The German U-165, under command of Oberleutnant Zur Zee Rudolf Hoffman, had attacked the SS Meadecliffe Hall. The torpedo missed and plowed into the shore by the village, blasting a 7-foot wide crater and sending fragments everywhere, breaking nearby windows and scaring the daylights out of the residents. A passing Canadian Navy armed yacht, HCMS Raccoon, likely startled the U-boat skipper and caused him to miss his shot. The steamer safely passed on its way to Ogdensburg, New York. The U-boat stole out to sea (two days later other U-boats sunk the Raccoon off the Canadian coast. Heading black home, the U-165 hit a mine and sank in the Bay of Biscay).
The explosion had put the village on high alert. Bob Merriam innocently rode into town, clad in that black rubber raincoat, goggles, and boots, riding a black and red chromeless motorcycle with military gear strapped to the back: the perfect image of a Nazi spy to the people of this isolated village.
“A gang of fishermen dragged me off the bike while others rolled the Scout into a barn,” he said. “They were jabbering away in French and didn’t understand a word I was saying. I saw them studying a beam over the door as a place to tie a rope and string me up. It was clear what they intended to do, but I didn’t have a clue why.” Things were not looking good for Bob Merriam. Then fate stepped in.

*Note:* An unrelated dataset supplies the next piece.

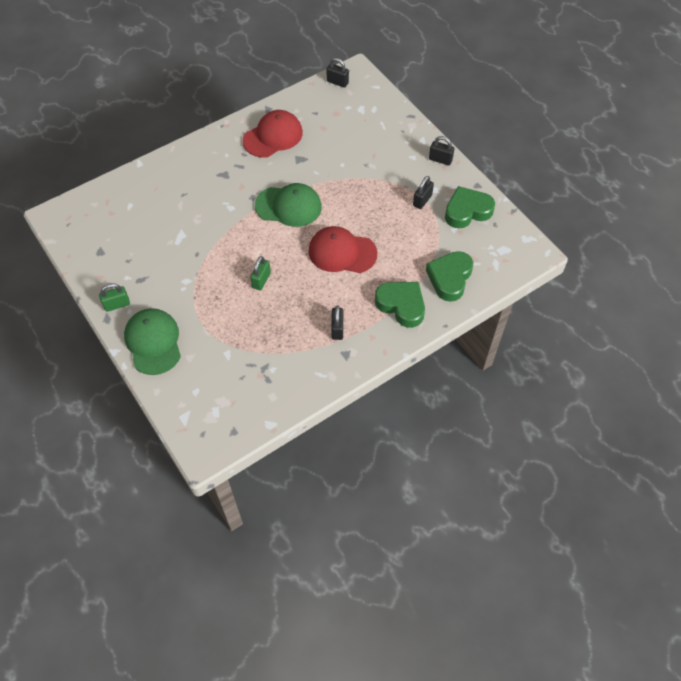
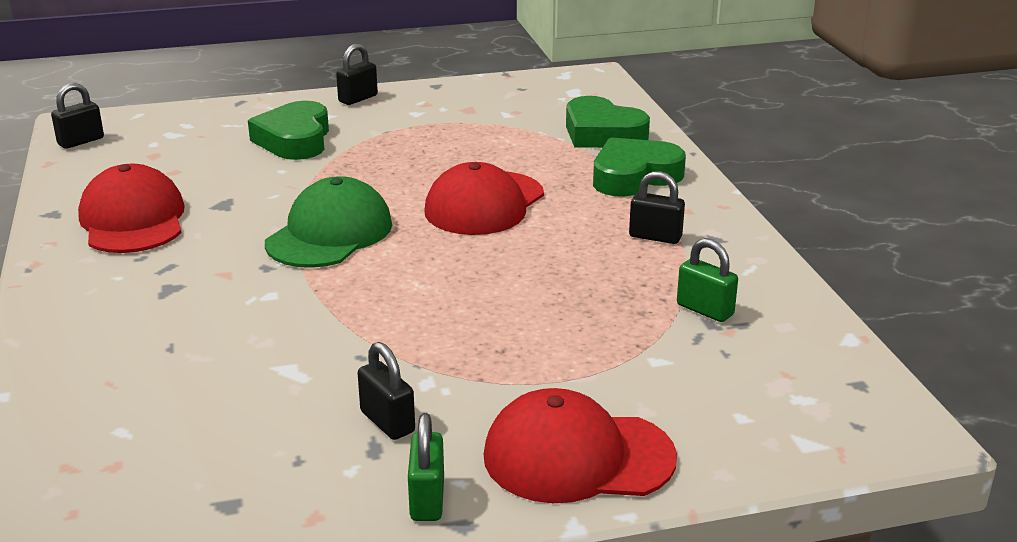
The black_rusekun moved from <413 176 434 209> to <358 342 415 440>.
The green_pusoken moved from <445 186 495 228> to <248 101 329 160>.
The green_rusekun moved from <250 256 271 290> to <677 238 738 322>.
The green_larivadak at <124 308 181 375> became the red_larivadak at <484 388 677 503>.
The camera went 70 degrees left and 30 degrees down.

Being good Catholics, the villagers summoned the local priest before they started the necktie party. “Of all things, he pulled up in a chauffeur-driven LaSalle limousine,” Bob continued. “Thank goodness he spoke English, having attended the seminary in Chicago.” He quickly got things straightened out. The priest took Bob to the next village, Grand Etang, where an English-speaking couple was staying at a fishing camp. “They got me a cabin and fed me a splendid trout dinner,” Bob recalled, “and the good father came back at midnight to help retrieve my motorcycle.” End of the story? Well, not quite.
The next morning, Bob’s hosts and the camp owner sent him off right into a rainstorm. He stopped inside a covered bridge to wait out the showers. Along came a trio of fishermen. You guessed it. They pounced on Bob and carried him off to a nearby house. “This time one went for the authorities,” Bob smiled. “The other two and the wife of one guarded me, but they did feed me a bowl of boiled cod fish eyes – apparently a local delicacy.” Before long, a Canadian soldier arrived from a nearby post. “He was a worldly fellow from Montreal who spoke English,” said Bob, “and again, quickly straightened things out. Off I went and completed my tour with no more arrests.” Bob Merriam returned to Harvard to finish his education and get on with life that included war service with the Army’s 3160th Signal Service Battalion in Belgium, marriage, and a career in marine electronics in Rhode Island.

Bob never forgot his adventure. In 1961, he asked the Canadian Navy for information on the Saint Yvon torpedo incident and that year, returned to Canada with his wife Nancy and their two children. They found a roadside marker in Saint Yvon commemorating the U-boat incident reading “Torpedo Alemande (sic) a Visiter,” or “the visiting German torpedo.” The local postmistress generously gave the Merriams a small fragment of the torpedo that had crashed through her uncle’s cellar door. In 1993, Bob donated it to the Naval War College Museum. The deed of gift records it as “the only German weaponry to hit and explode on the North American continent during the war.”

The torpedo’s remains are displayed at the Musee de la Gaspesie in Quebec. The Indian Scout was meticulously restored and now belongs to a collector in Massachusetts. If you visit the New England Wireless and Steam Museum and are lucky enough to find Bob Merriam in a storytelling mood, maybe he’ll share a little more about his Canadian adventure or one of the many other tales that encompass his long and very interesting life.